Study material:
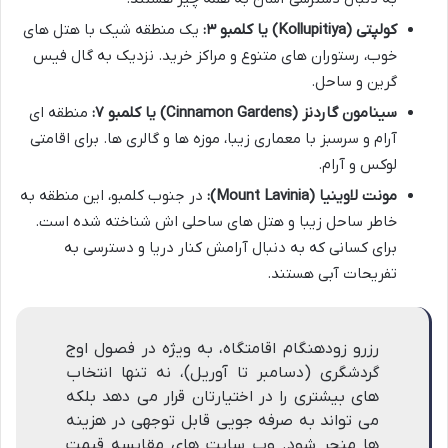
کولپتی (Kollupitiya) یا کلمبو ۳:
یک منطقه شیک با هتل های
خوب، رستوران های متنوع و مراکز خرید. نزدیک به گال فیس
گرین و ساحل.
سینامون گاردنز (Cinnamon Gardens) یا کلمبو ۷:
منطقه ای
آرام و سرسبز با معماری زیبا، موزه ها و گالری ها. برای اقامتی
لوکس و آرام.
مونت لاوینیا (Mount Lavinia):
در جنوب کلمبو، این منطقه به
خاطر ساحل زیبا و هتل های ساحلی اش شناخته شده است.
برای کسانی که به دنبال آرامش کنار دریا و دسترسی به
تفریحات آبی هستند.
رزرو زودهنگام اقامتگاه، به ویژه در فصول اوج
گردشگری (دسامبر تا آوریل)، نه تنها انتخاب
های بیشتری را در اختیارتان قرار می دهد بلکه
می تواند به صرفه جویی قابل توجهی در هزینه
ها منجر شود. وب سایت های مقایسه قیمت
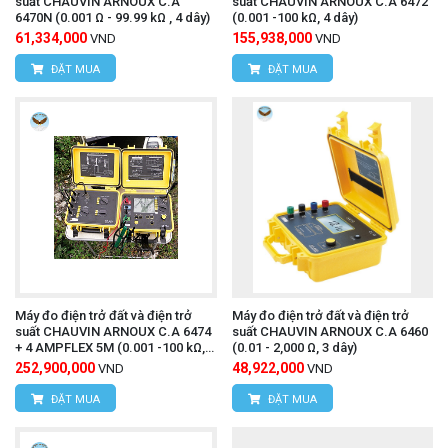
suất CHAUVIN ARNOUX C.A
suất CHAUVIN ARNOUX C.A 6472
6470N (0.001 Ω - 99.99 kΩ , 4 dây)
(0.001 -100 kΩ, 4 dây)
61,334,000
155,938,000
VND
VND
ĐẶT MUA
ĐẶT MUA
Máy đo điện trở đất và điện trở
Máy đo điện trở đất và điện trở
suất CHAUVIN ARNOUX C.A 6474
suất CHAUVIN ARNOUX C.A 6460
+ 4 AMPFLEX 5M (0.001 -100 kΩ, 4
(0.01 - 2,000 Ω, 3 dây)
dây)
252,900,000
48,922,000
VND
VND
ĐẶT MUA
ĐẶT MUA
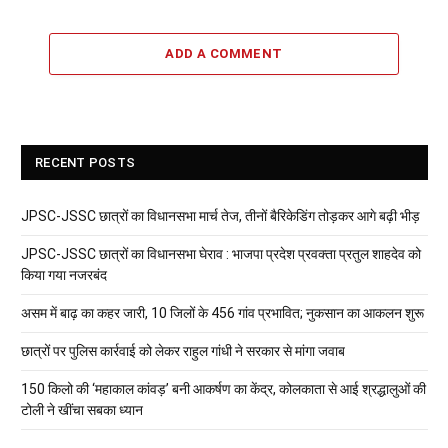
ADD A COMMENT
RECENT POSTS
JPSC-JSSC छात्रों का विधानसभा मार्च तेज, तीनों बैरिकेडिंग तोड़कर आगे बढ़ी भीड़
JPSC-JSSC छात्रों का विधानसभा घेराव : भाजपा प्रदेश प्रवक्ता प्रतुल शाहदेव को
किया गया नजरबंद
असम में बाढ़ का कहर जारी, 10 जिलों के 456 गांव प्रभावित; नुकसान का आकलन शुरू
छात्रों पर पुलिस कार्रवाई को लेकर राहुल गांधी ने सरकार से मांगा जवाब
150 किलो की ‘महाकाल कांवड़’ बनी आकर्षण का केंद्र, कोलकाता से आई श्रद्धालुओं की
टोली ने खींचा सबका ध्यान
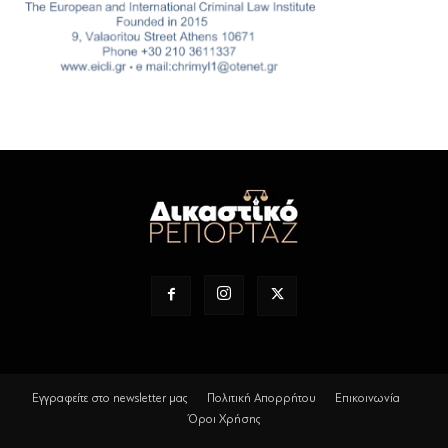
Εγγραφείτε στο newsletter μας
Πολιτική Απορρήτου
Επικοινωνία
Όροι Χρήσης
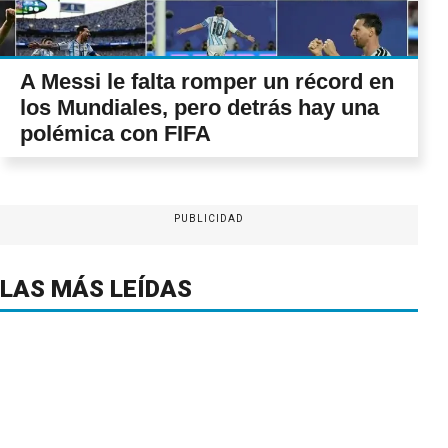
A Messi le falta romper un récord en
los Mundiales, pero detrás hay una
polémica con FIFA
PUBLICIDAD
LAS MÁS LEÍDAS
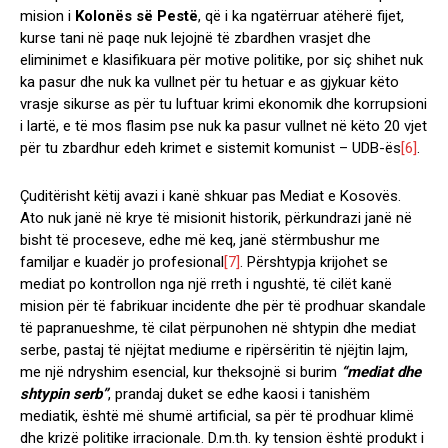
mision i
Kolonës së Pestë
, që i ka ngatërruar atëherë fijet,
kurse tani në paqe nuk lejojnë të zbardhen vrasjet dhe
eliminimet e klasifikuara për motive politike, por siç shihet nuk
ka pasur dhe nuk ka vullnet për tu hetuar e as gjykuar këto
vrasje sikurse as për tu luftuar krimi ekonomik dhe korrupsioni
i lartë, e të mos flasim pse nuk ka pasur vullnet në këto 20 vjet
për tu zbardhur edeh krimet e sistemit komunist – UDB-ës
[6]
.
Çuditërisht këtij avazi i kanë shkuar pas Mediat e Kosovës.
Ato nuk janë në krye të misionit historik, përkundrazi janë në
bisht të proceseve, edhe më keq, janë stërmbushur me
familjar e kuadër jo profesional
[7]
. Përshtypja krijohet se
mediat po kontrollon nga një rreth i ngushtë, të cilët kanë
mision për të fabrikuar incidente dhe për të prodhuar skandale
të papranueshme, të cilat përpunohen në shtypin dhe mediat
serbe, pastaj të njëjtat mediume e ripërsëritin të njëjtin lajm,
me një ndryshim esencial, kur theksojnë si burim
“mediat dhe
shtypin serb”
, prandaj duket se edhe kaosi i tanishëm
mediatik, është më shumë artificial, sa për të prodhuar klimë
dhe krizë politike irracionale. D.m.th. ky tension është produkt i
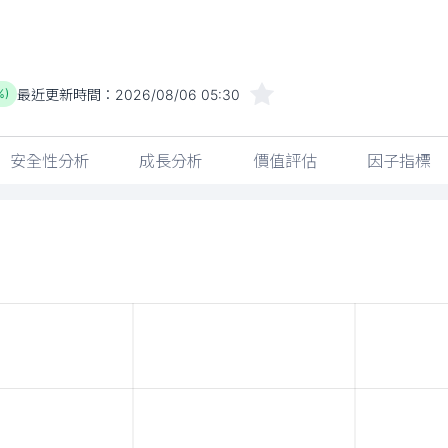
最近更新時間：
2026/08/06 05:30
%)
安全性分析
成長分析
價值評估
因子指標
--
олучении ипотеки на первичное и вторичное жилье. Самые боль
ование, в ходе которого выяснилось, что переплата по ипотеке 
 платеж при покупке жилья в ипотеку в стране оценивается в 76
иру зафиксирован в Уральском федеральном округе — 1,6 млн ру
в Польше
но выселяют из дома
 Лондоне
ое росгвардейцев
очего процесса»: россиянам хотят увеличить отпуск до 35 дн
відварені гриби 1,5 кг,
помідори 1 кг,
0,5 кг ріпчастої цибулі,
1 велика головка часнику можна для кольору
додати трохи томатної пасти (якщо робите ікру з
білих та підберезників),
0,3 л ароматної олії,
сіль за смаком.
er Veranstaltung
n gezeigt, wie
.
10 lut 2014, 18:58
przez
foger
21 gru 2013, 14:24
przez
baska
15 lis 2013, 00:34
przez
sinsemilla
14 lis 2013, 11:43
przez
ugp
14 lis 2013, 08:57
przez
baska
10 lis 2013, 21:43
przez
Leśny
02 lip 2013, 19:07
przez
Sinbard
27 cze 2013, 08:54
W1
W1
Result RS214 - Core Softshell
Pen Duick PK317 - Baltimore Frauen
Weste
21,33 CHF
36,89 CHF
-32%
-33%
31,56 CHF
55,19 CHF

Instructions to follow: Out of the records above, pull the lines that include the word "këto".

Exercise solution:
ka pasur dhe nuk ka vullnet për tu hetuar e as gjykuar këto
i lartë, e të mos flasim pse nuk ka pasur vullnet në këto 20 vjet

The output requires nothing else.